**The problem**
From the passage about the Shelleys' marriage, write out again the part that opens with "Mary Shelley and" and closes with "to her husband’s.", swapping "eloped" for "ran away".
======== Source text ========
200 Years Ago on December 30, 1816 Mary Godwin and Percy Bysshe Shelley were finally married.

Mary Shelley and Percy ShelleyMarried Couple

The Shelleys Married

If a 50th Wedding Anniversary is Golden and 6oth is Diamond, what is a 200th Wedding Anniversary? Does Hallmark sell cards for that? It was at last official. The Shelleys had been in love and together since they eloped in June of 1814 and for two-and-a-half years had endured tragedy, adventure and the rejection of their families, until they could be formally married and Mary Godwin would at last become Mary Wollstonecraft Shelley, retaining her mother’s maiden name, added to her husband’s.

Mary had been living with their one year old infant son, William, and then-pregnant step-sister Claire Claremont in Bath after their return from Geneva in August of 1816. Mary had begun her work on Frankenstein in Bath while Shelley oversaw the publishing of Bryon’s Childe Harold, dealt with debts and searched for a permanent residence for them. Mary’s half-sister Fanny Imlay committed suicide in October of 1816 and soon thereafter, Percy Shelly received news that his first wife, Harriet Westbrook Shelley had been found drown in the Serpentine River of Hyde Park in early December.
======== Information provided ========
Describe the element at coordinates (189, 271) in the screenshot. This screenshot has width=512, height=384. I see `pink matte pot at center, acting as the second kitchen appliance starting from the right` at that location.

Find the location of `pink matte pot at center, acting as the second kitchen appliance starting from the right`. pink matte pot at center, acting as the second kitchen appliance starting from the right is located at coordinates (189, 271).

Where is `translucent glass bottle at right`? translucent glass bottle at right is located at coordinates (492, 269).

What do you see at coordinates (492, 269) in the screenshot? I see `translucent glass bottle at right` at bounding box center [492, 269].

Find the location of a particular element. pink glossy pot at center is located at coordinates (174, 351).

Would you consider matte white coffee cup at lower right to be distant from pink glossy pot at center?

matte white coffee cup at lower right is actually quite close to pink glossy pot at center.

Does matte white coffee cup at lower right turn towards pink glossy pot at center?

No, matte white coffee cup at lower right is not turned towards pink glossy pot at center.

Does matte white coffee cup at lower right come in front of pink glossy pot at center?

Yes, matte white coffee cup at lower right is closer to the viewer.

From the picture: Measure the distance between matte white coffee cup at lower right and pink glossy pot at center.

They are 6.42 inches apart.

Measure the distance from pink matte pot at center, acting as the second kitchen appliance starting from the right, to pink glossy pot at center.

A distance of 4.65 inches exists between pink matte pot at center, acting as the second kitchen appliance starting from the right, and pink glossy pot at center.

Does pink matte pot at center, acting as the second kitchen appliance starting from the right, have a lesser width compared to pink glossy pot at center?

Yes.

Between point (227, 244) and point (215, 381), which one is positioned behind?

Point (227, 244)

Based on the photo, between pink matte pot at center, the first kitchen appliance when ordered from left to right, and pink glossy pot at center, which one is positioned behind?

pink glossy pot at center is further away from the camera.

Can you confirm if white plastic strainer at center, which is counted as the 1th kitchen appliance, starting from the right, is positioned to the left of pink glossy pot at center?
========
**Solved exercise**
Mary Shelley and Percy ShelleyMarried Couple

The Shelleys Married

If a 50th Wedding Anniversary is Golden and 6oth is Diamond, what is a 200th Wedding Anniversary? Does Hallmark sell cards for that? It was at last official. The Shelleys had been in love and together since they ran away in June of 1814 and for two-and-a-half years had endured tragedy, adventure and the rejection of their families, until they could be formally married and Mary Godwin would at last become Mary Wollstonecraft Shelley, retaining her mother’s maiden name, added to her husband’s.